##### Data supplied #####

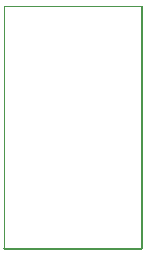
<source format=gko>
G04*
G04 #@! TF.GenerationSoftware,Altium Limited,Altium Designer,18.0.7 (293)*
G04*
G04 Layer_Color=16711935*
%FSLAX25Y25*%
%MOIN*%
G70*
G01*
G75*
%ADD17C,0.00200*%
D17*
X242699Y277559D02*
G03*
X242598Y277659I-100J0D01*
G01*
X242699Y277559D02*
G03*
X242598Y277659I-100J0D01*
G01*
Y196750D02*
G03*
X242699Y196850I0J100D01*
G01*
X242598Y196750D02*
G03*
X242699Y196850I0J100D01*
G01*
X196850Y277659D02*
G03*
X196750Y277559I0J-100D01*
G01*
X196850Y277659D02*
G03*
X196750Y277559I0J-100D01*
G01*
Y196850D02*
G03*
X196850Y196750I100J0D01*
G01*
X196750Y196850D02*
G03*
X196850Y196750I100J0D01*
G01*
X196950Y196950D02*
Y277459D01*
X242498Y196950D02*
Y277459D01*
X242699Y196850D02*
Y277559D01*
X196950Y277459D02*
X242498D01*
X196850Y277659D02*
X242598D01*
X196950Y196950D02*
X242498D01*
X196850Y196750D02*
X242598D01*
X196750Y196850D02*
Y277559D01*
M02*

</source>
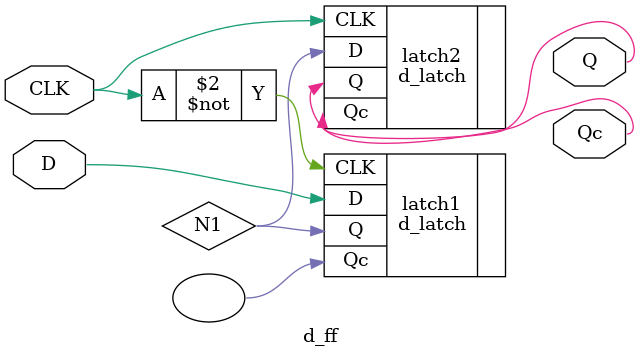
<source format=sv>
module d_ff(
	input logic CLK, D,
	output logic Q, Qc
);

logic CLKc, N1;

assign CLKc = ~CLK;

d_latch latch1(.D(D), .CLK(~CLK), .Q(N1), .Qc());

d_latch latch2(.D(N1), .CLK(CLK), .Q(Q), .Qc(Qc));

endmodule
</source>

#####
##### Data supplied #####

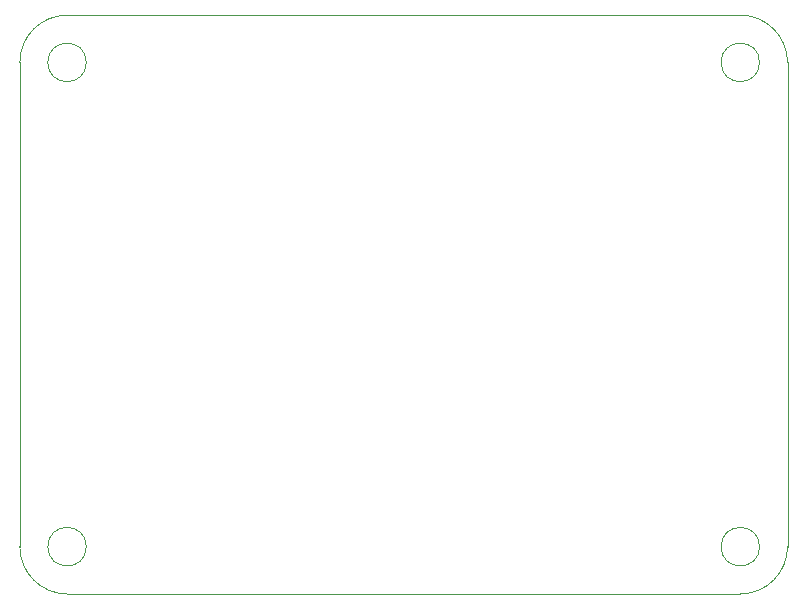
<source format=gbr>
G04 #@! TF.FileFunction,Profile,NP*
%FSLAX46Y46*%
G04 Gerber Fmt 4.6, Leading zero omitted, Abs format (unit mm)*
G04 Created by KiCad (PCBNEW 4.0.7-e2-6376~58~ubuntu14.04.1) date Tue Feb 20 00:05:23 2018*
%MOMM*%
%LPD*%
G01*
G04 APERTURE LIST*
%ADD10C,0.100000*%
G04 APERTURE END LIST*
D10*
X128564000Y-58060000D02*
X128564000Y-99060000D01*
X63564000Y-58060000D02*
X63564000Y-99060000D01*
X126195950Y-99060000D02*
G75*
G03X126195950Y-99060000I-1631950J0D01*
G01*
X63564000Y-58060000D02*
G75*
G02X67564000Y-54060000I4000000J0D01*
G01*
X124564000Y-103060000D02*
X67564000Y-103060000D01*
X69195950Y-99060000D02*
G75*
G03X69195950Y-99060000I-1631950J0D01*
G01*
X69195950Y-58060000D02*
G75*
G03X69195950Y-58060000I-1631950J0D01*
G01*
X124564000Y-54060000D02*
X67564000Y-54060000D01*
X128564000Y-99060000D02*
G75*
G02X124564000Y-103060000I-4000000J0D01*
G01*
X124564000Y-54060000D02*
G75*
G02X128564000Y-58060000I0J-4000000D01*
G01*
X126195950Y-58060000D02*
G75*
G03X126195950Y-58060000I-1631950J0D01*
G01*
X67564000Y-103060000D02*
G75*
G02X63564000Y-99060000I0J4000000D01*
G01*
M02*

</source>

#####

(What the exercise asks)
Would you filter the entries above and keep each line that has the word "logic"?

(Exercise result)
	input logic CLK, D,
	output logic Q, Qc
logic CLKc, N1;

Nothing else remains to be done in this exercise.